Apple’s suspicious public key server
The recipient decrypts an incoming iMessage using a private key after an iOS device that extracts the receiver’s public key from Apple’s private server encrypted that message. Senders of encrypted messages need to trust the keys from Apple’s server as truly belonging to the recipient.
A server, indeed, has to be public for senders to determine any alterations to a key. Along this line, the sender is alerted whether a key can be trusted or part of a man-in-the-middle attack (when that key has been changed). But Apple of course has full control of its key server, meaning the company could decide to change the directory anytime if it wanted to read contents of iMessage.
The security flaw also extends to other Apple products such as iMac, Mac Pro, MacBook Pro, MacBook Pro Retina, iPhone, iPod Touch and iPad.
What attackers can do
What aggravates this systemic vulnerability is the capability of a hacker to stealthily change the iMessage before it turns up at the recipient’s device, without the sender and receiver knowing it.

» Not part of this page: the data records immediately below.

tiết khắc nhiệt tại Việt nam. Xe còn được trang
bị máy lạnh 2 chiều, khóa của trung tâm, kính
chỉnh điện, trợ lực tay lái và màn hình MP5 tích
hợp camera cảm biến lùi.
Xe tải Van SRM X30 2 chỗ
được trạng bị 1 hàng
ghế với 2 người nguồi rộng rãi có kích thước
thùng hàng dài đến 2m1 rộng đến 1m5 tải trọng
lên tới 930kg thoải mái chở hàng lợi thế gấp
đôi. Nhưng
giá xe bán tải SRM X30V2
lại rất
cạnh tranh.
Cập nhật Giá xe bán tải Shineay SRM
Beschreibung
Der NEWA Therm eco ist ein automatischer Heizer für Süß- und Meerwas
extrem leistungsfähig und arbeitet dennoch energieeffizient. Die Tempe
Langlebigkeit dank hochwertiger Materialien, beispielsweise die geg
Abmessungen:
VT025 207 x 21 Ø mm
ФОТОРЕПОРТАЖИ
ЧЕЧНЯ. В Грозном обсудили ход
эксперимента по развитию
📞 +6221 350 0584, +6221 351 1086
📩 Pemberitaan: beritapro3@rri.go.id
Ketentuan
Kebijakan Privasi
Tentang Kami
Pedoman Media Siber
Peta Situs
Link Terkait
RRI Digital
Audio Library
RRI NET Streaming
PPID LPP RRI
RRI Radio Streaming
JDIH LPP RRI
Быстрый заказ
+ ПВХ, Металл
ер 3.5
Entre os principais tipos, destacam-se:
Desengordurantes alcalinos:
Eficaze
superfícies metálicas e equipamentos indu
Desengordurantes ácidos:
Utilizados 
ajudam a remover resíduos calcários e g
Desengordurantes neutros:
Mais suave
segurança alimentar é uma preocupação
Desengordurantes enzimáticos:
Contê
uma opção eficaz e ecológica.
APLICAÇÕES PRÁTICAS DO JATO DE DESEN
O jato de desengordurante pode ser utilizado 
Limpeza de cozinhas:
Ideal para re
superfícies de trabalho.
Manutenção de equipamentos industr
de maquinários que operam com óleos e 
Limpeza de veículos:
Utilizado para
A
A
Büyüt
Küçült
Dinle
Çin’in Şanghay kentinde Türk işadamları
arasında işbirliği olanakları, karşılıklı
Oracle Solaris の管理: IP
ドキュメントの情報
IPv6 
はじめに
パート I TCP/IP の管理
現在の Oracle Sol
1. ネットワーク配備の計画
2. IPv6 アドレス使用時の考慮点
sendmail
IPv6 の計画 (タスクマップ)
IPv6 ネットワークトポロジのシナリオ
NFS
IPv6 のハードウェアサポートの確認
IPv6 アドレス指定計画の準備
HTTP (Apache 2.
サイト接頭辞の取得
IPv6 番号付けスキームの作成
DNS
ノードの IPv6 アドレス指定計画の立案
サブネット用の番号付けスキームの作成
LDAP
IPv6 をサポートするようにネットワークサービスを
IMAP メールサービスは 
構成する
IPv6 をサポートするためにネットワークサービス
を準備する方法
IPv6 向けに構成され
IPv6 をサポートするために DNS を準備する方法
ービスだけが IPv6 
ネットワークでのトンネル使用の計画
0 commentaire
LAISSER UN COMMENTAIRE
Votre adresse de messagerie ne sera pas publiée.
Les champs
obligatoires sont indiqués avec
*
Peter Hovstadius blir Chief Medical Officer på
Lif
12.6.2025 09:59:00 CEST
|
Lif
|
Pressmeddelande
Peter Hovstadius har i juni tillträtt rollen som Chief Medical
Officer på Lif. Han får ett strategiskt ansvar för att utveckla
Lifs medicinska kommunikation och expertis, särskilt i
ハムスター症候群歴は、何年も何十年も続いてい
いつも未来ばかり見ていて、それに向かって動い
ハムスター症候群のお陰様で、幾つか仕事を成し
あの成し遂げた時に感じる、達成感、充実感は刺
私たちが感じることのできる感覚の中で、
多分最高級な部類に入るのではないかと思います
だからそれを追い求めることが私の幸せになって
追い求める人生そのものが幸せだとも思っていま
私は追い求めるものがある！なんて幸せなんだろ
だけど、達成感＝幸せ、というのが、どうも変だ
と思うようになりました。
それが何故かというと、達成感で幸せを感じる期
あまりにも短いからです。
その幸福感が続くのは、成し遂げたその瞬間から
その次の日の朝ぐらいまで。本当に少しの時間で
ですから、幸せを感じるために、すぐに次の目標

Apple may be telling what it deems proper when it says it’s not intent on re-engineering the iMessage system to penetrate private conversations, but the flaw of the technology lingers for as long as the company refuses to address Quarkslab’s security concerns.
Apple’s recent alleged involvement in NSA’s surveillance program called PRISM remains fresh in our minds. So the tech firm’s assurance that nobody could read encrypted messages within its network is doubtful. Everyone is virtually suspect here.